Given the variants emerging from SARS-CoV-2, I’m worried about public health in much the same way I was a year ago. If this pandemic has done anything over the past year and half, it’s been to throw curve ball after curve ball at us without a break. Who knew at the start that we would have to get a crash course in Greek letters? I’ve only recently gotten better at keeping up with hurricanes and their names, and now we’ve got Greek letters and goodness knows what else to wrestle with.

The only thing we can say for sure with this virus is that SARS-CoV-2 (i.e. Covid-19) is here to stay and like many other viruses, it’s something we’re simply going to have to learn to live with. My hope is that everyone who can be vaccinated will do so because any suffering and dying at this point is largely avoidable.  

Toward that end, vaccines will be available in Bridgeton at 30 Magnolia Ave on September 15th and September 29th from 3:30p to 6pm. In Millville, shots will be available at 1 E. Vine St on September 22nd from 3:30p to 6pm and on September 17th and September 24th from 10am to 2pm. No appointment is necessary for first or second doses. You will need an appointment for booster shots.

Beyond vaccines, how we ultimately live with the virus will be the focus of much debate and maybe it starts with masks. Over the years, we got accustomed to seeing images out of parts of Asia where people in crowded cities from Hong Kong and Beijing to Seoul and Phnom Penh walked the streets with their face masks on.

Perhaps we thought them strange with their masks because in this country we never considered masks before the pandemic, hopefully that’s changed. On balance, getting comfortable with wearing a mask while in public or indoors seems a good thing. It’s noninvasive, inexpensive, uncomplicated, and reasonably effective at offering people some protection from airborne virus transmission.

A mask does not come with side effects, allergic reactions, nor does it risk birth defects or other long term harms from prolonged use. The use of masks is part of any first line of defense- that a few seem to want to make the humble mask a line in the sand in our culture wars is a bit of overkill if you ask me.

Aside from masks, another part of our new normal may well need to be more hospital beds and expanding ICUs to deal with the future. This includes for patients needing care unrelated to Covid and those needing care for whatever emerges from Covid. I say that because with so many willing hosts among the unvaccinated, we have to accept that this virus will continue to mutate and at some point will become something altogether different. When that happens, vaccines will simply stop working in the ways we need them to and we’ll be racing to catch up.  
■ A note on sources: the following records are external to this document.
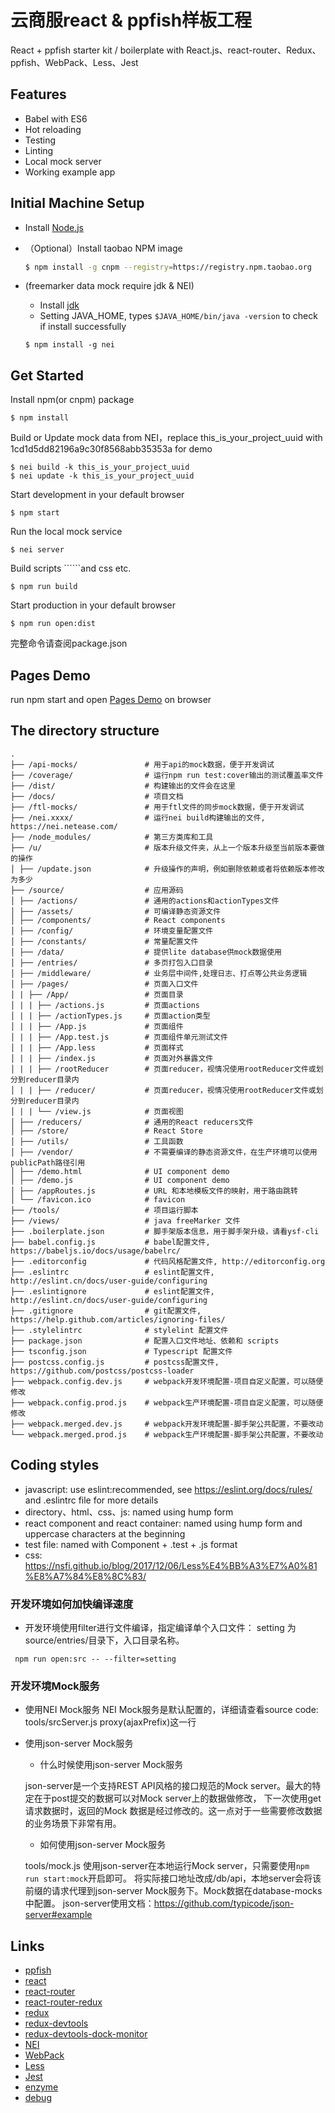 # 云商服react & ppfish样板工程

React + ppfish starter kit / boilerplate with React.js、react-router、Redux、ppfish、WebPack、Less、Jest

## Features

- Babel with ES6
- Hot reloading
- Testing
- Linting
- Local mock server
- Working example app

## Initial Machine Setup

- Install [Node.js](https://nodejs.org/en/)
- （Optional）Install taobao NPM image

   ```bash
   $ npm install -g cnpm --registry=https://registry.npm.taobao.org
   ```
- (freemarker data mock require jdk & NEI)
  - Install [jdk](http://www.oracle.com/technetwork/java/javase/downloads/index.html)
  - Setting JAVA_HOME,  types ```$JAVA_HOME/bin/java -version``` to check if install successfully
  ```
  $ npm install -g nei
  ```

## Get Started

  Install npm(or cnpm) package
  ```
  $ npm install
  ```
  
  Build or Update mock data from NEI，replace this_is_your_project_uuid with 1cd1d5dd82196a9c30f8568abb35353a for demo
  ```
  $ nei build -k this_is_your_project_uuid
  $ nei update -k this_is_your_project_uuid
  ```
  
  Start development in your default browser
  ```
  $ npm start
  ```
  
  Run the local mock service
  ```
  $ nei server
  ```

  Build scripts ``````and css etc.
  ```
  $ npm run build
  ```
  
  Start production in your default browser
  ```
  $ npm run open:dist
  ```
  
完整命令请查阅package.json

## Pages Demo

run npm start and open [Pages Demo](http://localhost:3000/setting/) on browser

## The directory structure

```
.
├── /api-mocks/               # 用于api的mock数据，便于开发调试
├── /coverage/                # 运行npm run test:cover输出的测试覆盖率文件
├── /dist/                    # 构建输出的文件会在这里
├── /docs/                    # 项目文档
├── /ftl-mocks/               # 用于ftl文件的同步mock数据，便于开发调试
├── /nei.xxxx/                # 运行nei build构建输出的文件, https://nei.netease.com/
├── /node_modules/            # 第三方类库和工具
├── /u/                       # 版本升级文件夹，从上一个版本升级至当前版本要做的操作
│ ├── /update.json            # 升级操作的声明，例如删除依赖或者将依赖版本修改为多少
├── /source/                  # 应用源码
│ ├── /actions/               # 通用的actions和actionTypes文件
│ ├── /assets/                # 可编译静态资源文件
│ ├── /components/            # React components
│ ├── /config/                # 环境变量配置文件
│ ├── /constants/             # 常量配置文件
│ ├── /data/                  # 提供lite database供mock数据使用
│ ├── /entries/               # 多页打包入口目录
│ ├── /middleware/            # 业务层中间件,处理日志、打点等公共业务逻辑
│ ├── /pages/                 # 页面入口文件
│ | ├── /App/                 # 页面目录
│ | | ├── /actions.js         # 页面actions
│ | | ├── /actionTypes.js     # 页面action类型
│ | | ├── /App.js             # 页面组件
│ | | ├── /App.test.js        # 页面组件单元测试文件
│ | | ├── /App.less           # 页面样式
│ | | ├── /index.js           # 页面对外暴露文件
│ | | ├── /rootReducer        # 页面reducer，视情况使用rootReducer文件或划分到reducer目录内
│ | | ├── /reducer/           # 页面reducer，视情况使用rootReducer文件或划分到reducer目录内
│ | | └── /view.js            # 页面视图
│ ├── /reducers/              # 通用的React reducers文件
│ ├── /store/                 # React Store
│ ├── /utils/                 # 工具函数
│ ├── /vendor/                # 不需要编译的静态资源文件，在生产环境可以使用publicPath路径引用
│ ├── /demo.html              # UI component demo
│ ├── /demo.js                # UI component demo
│ ├── /appRoutes.js           # URL 和本地模板文件的映射，用于路由跳转
│ └── /favicon.ico            # favicon
├── /tools/                   # 项目运行脚本
├── /views/                   # java freeMarker 文件
├── .boilerplate.json         # 脚手架版本信息，用于脚手架升级，请看ysf-cli
├── babel.config.js           # babel配置文件, https://babeljs.io/docs/usage/babelrc/
├── .editorconfig             # 代码风格配置文件, http://editorconfig.org
├── .eslintrc                 # eslint配置文件, http://eslint.cn/docs/user-guide/configuring
├── .eslintignore             # eslint配置文件, http://eslint.cn/docs/user-guide/configuring
├── .gitignore                # git配置文件, https://help.github.com/articles/ignoring-files/
├── .stylelintrc              # stylelint 配置文件
├── package.json              # 配置入口文件地址、依赖和 scripts
├── tsconfig.json             # Typescript 配置文件
├── postcss.config.js         # postcss配置文件, https://github.com/postcss/postcss-loader
├── webpack.config.dev.js     # webpack开发环境配置-项目自定义配置，可以随便修改
├── webpack.config.prod.js    # webpack生产环境配置-项目自定义配置，可以随便修改
├── webpack.merged.dev.js     # webpack开发环境配置-脚手架公共配置，不要改动
└── webpack.merged.prod.js    # webpack生产环境配置-脚手架公共配置，不要改动
```

## Coding styles
- javascript: use eslint:recommended, see https://eslint.org/docs/rules/ and .eslintrc file for more details
- directory、html、css、js: named using hump form
- react component and react container: named using hump form and uppercase characters at the beginning
- test file: named with Component + .test + .js format
- css: https://nsfi.github.io/blog/2017/12/06/Less%E4%BB%A3%E7%A0%81%E8%A7%84%E8%8C%83/

### 开发环境如何加快编译速度
- 开发环境使用filter进行文件编译，指定编译单个入口文件：
setting 为source/entries/目录下，入口目录名称。
```
 npm run open:src -- --filter=setting
```

### 开发环境Mock服务
- 使用NEI Mock服务
NEI Mock服务是默认配置的，详细请查看source code: tools/srcServer.js proxy(ajaxPrefix)这一行

- 使用json-server Mock服务
  - 什么时候使用json-server Mock服务
  
  json-server是一个支持REST API风格的接口规范的Mock server。最大的特定在于post提交的数据可以对Mock server上的数据做修改，
  下一次使用get请求数据时，返回的Mock 数据是经过修改的。这一点对于一些需要修改数据的业务场景下非常有用。
  
  - 如何使用json-server Mock服务
  
  tools/mock.js 使用json-server在本地运行Mock server，只需要使用```npm run start:mock```开启即可。
  将实际接口地址改成/db/api，本地server会将该前缀的请求代理到json-server Mock服务下。Mock数据在database-mocks中配置。
  json-server使用文档：https://github.com/typicode/json-server#example
  
## Links

- [ppfish](https://nsfi.github.io/ppfish-components/#/home)
- [react](https://github.com/facebook/react)
- [react-router](https://github.com/reactjs/react-router)
- [react-router-redux](https://github.com/reactjs/react-router-redux)
- [redux](https://github.com/reactjs/redux)
- [redux-devtools](https://github.com/gaearon/redux-devtools)
- [redux-devtools-dock-monitor](https://github.com/gaearon/redux-devtools-dock-monitor)
- [NEI](https://nei.netease.com/)
- [WebPack](http://webpack.github.io/docs/)
- [Less](https://github.com/less/less.js)
- [Jest](https://facebook.github.io/jest/)
- [enzyme](https://github.com/airbnb/enzyme/blob/master/docs/api/mount.md)
- [debug](https://github.com/visionmedia/debug)

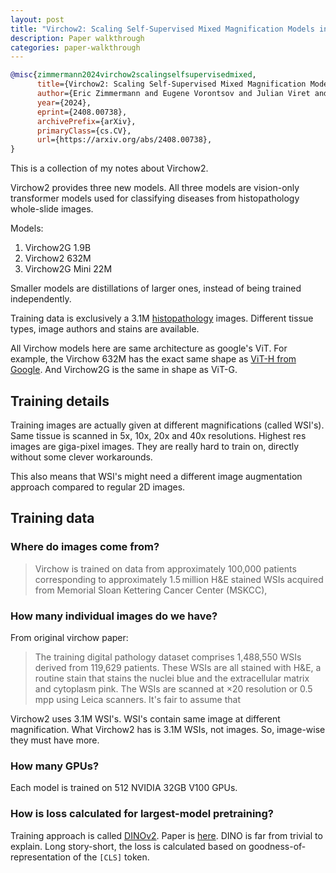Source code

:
 ```yaml
---
layout: post
title: "Virchow2: Scaling Self-Supervised Mixed Magnification Models in Pathology"
description: Paper walkthrough
categories: paper-walkthrough
---
```


```bibtex
@misc{zimmermann2024virchow2scalingselfsupervisedmixed,
      title={Virchow2: Scaling Self-Supervised Mixed Magnification Models in Pathology}, 
      author={Eric Zimmermann and Eugene Vorontsov and Julian Viret and Adam Casson and Michal Zelechowski and George Shaikovski and Neil Tenenholtz and James Hall and David Klimstra and Razik Yousfi and Thomas Fuchs and Nicolo Fusi and Siqi Liu and Kristen Severson},
      year={2024},
      eprint={2408.00738},
      archivePrefix={arXiv},
      primaryClass={cs.CV},
      url={https://arxiv.org/abs/2408.00738}, 
}
```

This is a collection of my notes about Virchow2. 

Virchow2 provides three new models. All three models are vision-only transformer models used for classifying diseases from histopathology whole-slide images. 

Models:
1. Virchow2G 1.9B 
1. Virchow2 632M
1. Virchow2G Mini 22M

Smaller models are distillations of larger ones, instead of being trained independently.

Training data is exclusively a 3.1M [histopathology](https://en.wikipedia.org/wiki/Histopathology) images. Different tissue types, image authors and stains are available.

All Virchow models here are same architecture as google's ViT. For example, the Virchow 632M has the exact same shape as [ViT-H from Google](https://huggingface.co/google/vit-huge-patch14-224-in21k). And Virchow2G is the same in shape as ViT-G.


## Training details 

Training images are actually given at different magnifications (called WSI's). Same tissue is scanned in 5x, 10x, 20x and 40x resolutions. Highest res images are giga-pixel images. They are really hard to train on, directly without some clever workarounds.

This also means that WSI's might need a different image augmentation approach compared to regular 2D images.

## Training data

### Where do images come from?
> Virchow is trained on data from approximately 100,000 patients corresponding to approximately 1.5 million H&E stained WSIs acquired from Memorial Sloan Kettering Cancer Center (MSKCC),

### How many individual images do we have?

From original virchow paper:

> The training digital pathology dataset comprises 1,488,550 WSIs derived from 119,629 patients. These WSIs are all stained with H&E, a routine stain that stains the nuclei blue and the extracellular matrix and cytoplasm pink. The WSIs are scanned at ×20 resolution or 0.5 mpp using Leica scanners. 
It's fair to assume that 

Virchow2 uses 3.1M WSI's. WSI's contain same image at different magnification. What Virchow2 has is 3.1M WSIs, not images. So, image-wise they must have more.

### How many GPUs?

Each model is trained on 512 NVIDIA 32GB V100 GPUs.

### How is loss calculated for largest-model pretraining?

Training approach is called [DINOv2](https://ai.meta.com/blog/dino-v2-computer-vision-self-supervised-learning/). Paper is [here](https://arxiv.org/pdf/2304.07193). DINO is far from trivial to explain. Long story-short, the loss is calculated based on goodness-of-representation of the `[CLS]` token.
So we’ll need more ICU beds so that the healthcare system does not collapse under the weight of so many patients. We’ve never really experienced the collapse of our healthcare system in the way we see it happen in other countries and I hope we never do. But if we keep pushing the limits of our healthcare system, it will stop working. The focus right now is on Covid, but people still need beds, ICU and otherwise, for heart problems, cancer, accidents and sicknesses of every kind.

Another piece of the “new normal” puzzle will no doubt include testing. When the pandemic first hit, getting a test was no easy thing. Not only was it rare, but it took days to get results and by the time you got those results, you could have easily infected dozens of people. We now have quicker and more accurate tests. How we use testing and where we fit testing into the overall scheme things is still evolving, but testing will continue to be a basic component of any public strategy. 

All of this matters because Covid-19 will not be the last public health crisis we will have to face, it’s just the latest. When we factor in climate change, expansion into remote areas of the globe, international travel, and opposition to vaccines among a growing segment of the population, what’s left is learning to live with and manage whatever comes our way.